Why Columbus Day Should Not Be Celebrated

“In 1492, Columbus sailed the blue ocean.” This phrase has long been how students were introduced to Christopher Columbus in elementary school. Students are taught that Columbus was the one who discovered America, crossing the Atlantic on his three ships: La Niña, La Pinta, and La Santa María. There’s even a holiday in honor of the Genoese explorer celebrated in October. In the United States, this day bears his name. In Latin America, Columbus Day is celebrated, commonly known as “Día de la Raza,” also in honor of him.

This celebration has always been organized in our country, and across Latin America, to highlight the role of the conqueror and colonizer as if before the “discovery” there had only been an era that should be erased and forgotten, or territory without inhabitants,  nature without an owner.

So, why is Columbus Day a problem?

To take the meaning of Columbus for indigenous people and their full humanity seriously, we need to renounce the holiday to begin with. There is more to this than the obvious fact that a great diversity of people existed in America when Columbus planted his banner in 1492. There is also the message that Columbus Day sends to all of us: that indigenous people, then and now, are irrelevant, and they weren’t important until Columbus, a white colonizer, arrived in America.

Since Latin America makes up all the nations that lost their identity in 1492, there’s been an emerging problem with our people knowing themselves and identifying as something concrete. Latin America is currently suffering a profound identity crisis, resulting from a historical constant: been “an echo of the foreign.” Now the problem is aggravated because, as a result of the overwhelming influence of the collective media, the uncritical imitation of the foreign puts our cultural heritage at risk more and more since we are forced to renounce the triple Afro-Caribbean, Indo-American, and Spanish roots. 

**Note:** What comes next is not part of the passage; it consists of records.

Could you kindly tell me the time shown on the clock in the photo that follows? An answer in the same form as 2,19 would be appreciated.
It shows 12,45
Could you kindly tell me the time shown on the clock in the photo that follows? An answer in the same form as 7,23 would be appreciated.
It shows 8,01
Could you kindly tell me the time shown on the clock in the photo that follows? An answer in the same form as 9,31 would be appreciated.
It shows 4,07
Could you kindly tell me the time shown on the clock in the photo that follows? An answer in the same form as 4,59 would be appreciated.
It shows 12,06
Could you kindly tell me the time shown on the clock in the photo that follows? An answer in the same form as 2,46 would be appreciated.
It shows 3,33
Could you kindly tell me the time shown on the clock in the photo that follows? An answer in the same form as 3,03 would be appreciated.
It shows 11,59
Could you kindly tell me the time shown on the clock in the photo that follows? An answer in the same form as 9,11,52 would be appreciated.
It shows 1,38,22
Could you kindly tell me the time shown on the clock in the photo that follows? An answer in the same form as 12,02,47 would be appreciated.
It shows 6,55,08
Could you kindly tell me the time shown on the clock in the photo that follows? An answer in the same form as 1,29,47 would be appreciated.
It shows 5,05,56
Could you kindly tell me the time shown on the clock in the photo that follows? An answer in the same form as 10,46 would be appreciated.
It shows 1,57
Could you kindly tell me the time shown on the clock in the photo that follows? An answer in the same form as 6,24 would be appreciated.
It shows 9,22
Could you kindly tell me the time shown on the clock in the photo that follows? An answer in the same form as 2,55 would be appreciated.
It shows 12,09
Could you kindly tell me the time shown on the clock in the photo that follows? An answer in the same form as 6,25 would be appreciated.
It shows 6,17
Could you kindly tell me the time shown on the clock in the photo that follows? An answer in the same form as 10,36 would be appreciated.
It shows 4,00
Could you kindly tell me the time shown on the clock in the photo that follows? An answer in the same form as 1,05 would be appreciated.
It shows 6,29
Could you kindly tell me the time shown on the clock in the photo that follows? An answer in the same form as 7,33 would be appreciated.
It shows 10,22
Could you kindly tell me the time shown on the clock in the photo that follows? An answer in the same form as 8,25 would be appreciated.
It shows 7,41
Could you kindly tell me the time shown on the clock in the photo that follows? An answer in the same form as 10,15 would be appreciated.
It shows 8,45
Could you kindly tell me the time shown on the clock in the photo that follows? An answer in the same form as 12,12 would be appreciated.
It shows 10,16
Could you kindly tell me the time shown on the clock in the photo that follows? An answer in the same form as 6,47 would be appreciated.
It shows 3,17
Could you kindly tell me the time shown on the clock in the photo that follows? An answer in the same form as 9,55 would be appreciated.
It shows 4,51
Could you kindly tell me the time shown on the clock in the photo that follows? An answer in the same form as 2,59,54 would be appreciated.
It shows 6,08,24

Why is it important to recognize and accept multicultural heritage? Cultural identity is defined as the group of values, traditions, and beliefs that coexist within a social group, and this set of beliefs can act as the feeling of belonging of an individual in said community. A sense of belonging that lasts in the collective ideology will always remain in the memory even not living in the municipality.

Recognition and respect for the different cultures that make up a nation must reflect in the classroom. Far from being a source of dissolution, an education that includes all ethnic and cultural components is necessary for the health of culture, social stability, and the nation’s economic future. Because of this, October 12th should serve us as an opportunity to celebrate us finally making progress in recognizing just how many ethnicities make up our nation.